The global challenges are, at least in our trade, a sine qua non; always present when shaping our education and research to reach the greatest possible impact and relevance. One could think this would mean our agendas remain unchanged for long periods of time. And yet, unexpected events keep occurring, forcing us to adapt and act in new ways.
When a global pandemic takes hold, all of a sudden digitalisation and cutting-edge medical research accelerate in a way we thought impossible. A war waged on European soil and an uncertain global economy mean that all at once the energy transition which had been in focus for a long time might have to be made significantly accelerated. Disruptive technological changes might have similar altering effects on society.
There is an old saying that nothing is as hard to foresee as the future, so I will not even try. But I dare say that well-functioning universities of science and technology (S&T) are crucial to meet these challenges. Here is the capacity to turn new insights into competence for the next generation of engineers and beyond, eager to solve the problems of the future. Here is the necessary science-based knowledge, with the ability to take on challenges and collaborate across borders.

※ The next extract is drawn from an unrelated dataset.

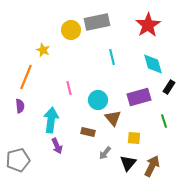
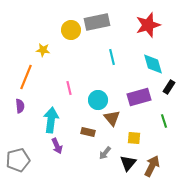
red star: rotated 15 degrees clockwise
yellow star: rotated 16 degrees counterclockwise
brown triangle: moved 1 px left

This collaboration is across geographical, disciplinary and sectoral boundaries. Part of what makes universities of S&T unique societal institutions, is our challenge-driven DNA.
Our circumstances differ depending on the country in which we operate, but the principles are similar: (i) reasonably long-term conditions, (ii) a sufficiently broad scientific base and (iii) balance between short-term projects and long-term basic research. If this is in place, then we can fully assume our responsibilities and help mobilise the enormous amounts of talent, competence and skill needed.

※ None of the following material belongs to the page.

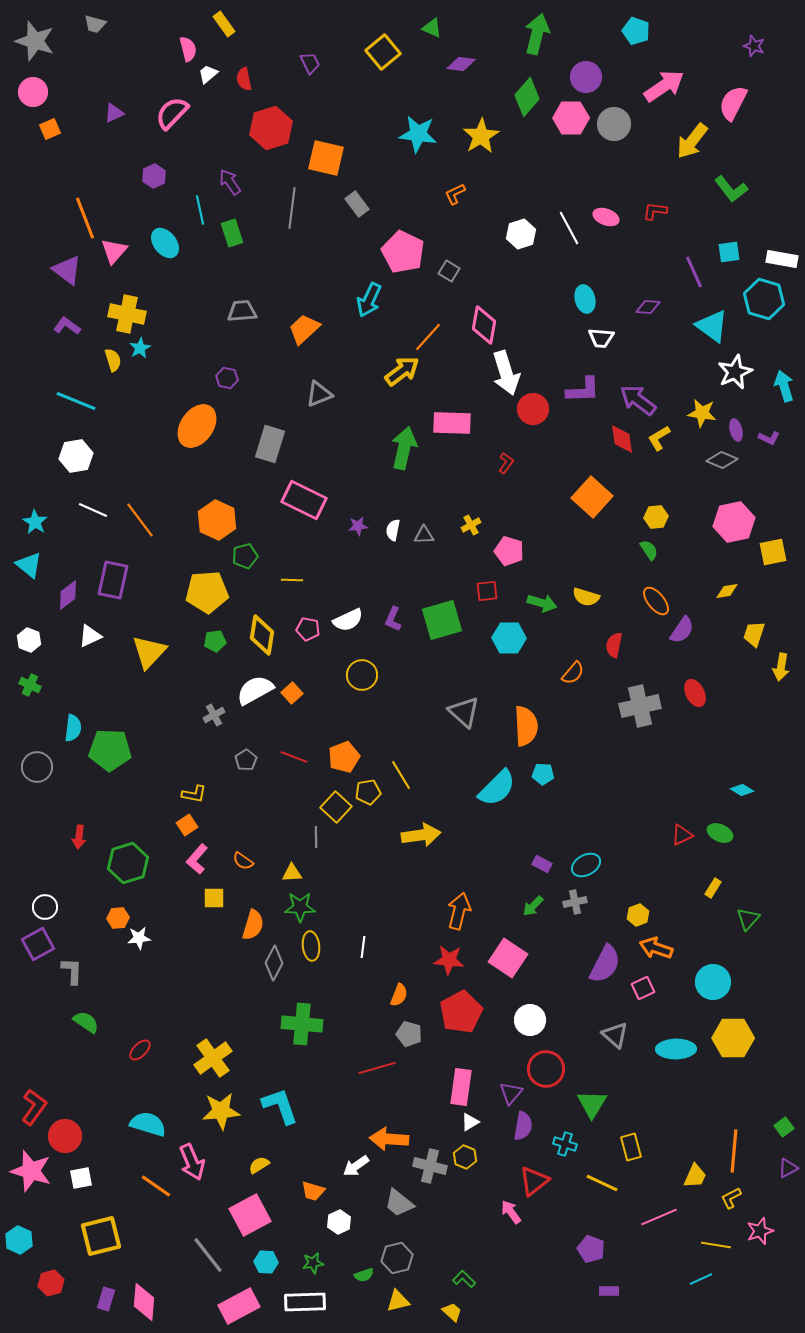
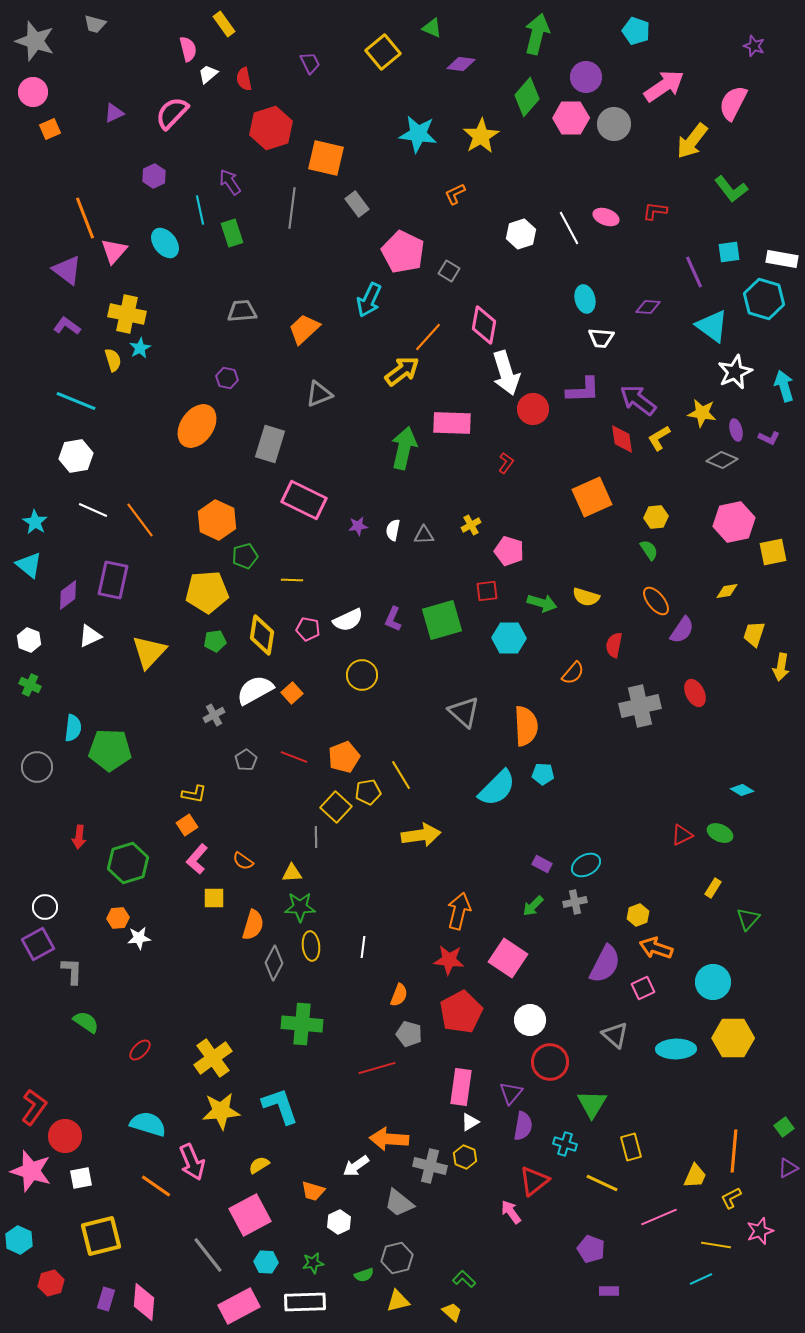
orange square at (592, 497): rotated 24 degrees clockwise
red circle at (546, 1069): moved 4 px right, 7 px up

But for us to be able to assume our responsibilities, we must be vocal on the external conditions needed. There will always be a temptation for funders to increase control by means of, for example, co-financing or through a narrow and short-term focus, in order to maximise the immediate payoff from the activities in universities of science and technology. But such narrow and short-term focus, perhaps pursued with the laudable yet misguided intention to attempt to more quickly tackle the challenges of today, will hamstring and erode the ability to tackle the issues of tomorrow.
The unique ability of universities of S&T to meet unexpected challenges depend on well-functioning regional and national systems with sustainable strategic and long-term (non-competitive) base-funding complemented by competitive funding streams which fully cover real costs, to avoid draining of strategic funding and, in the long term, the autonomy of universities, including at the European level. Future-proofing the conditions for universities of S&T enables them to assume their responsibilities and fully contribute to future-proofing an agile and resilient society.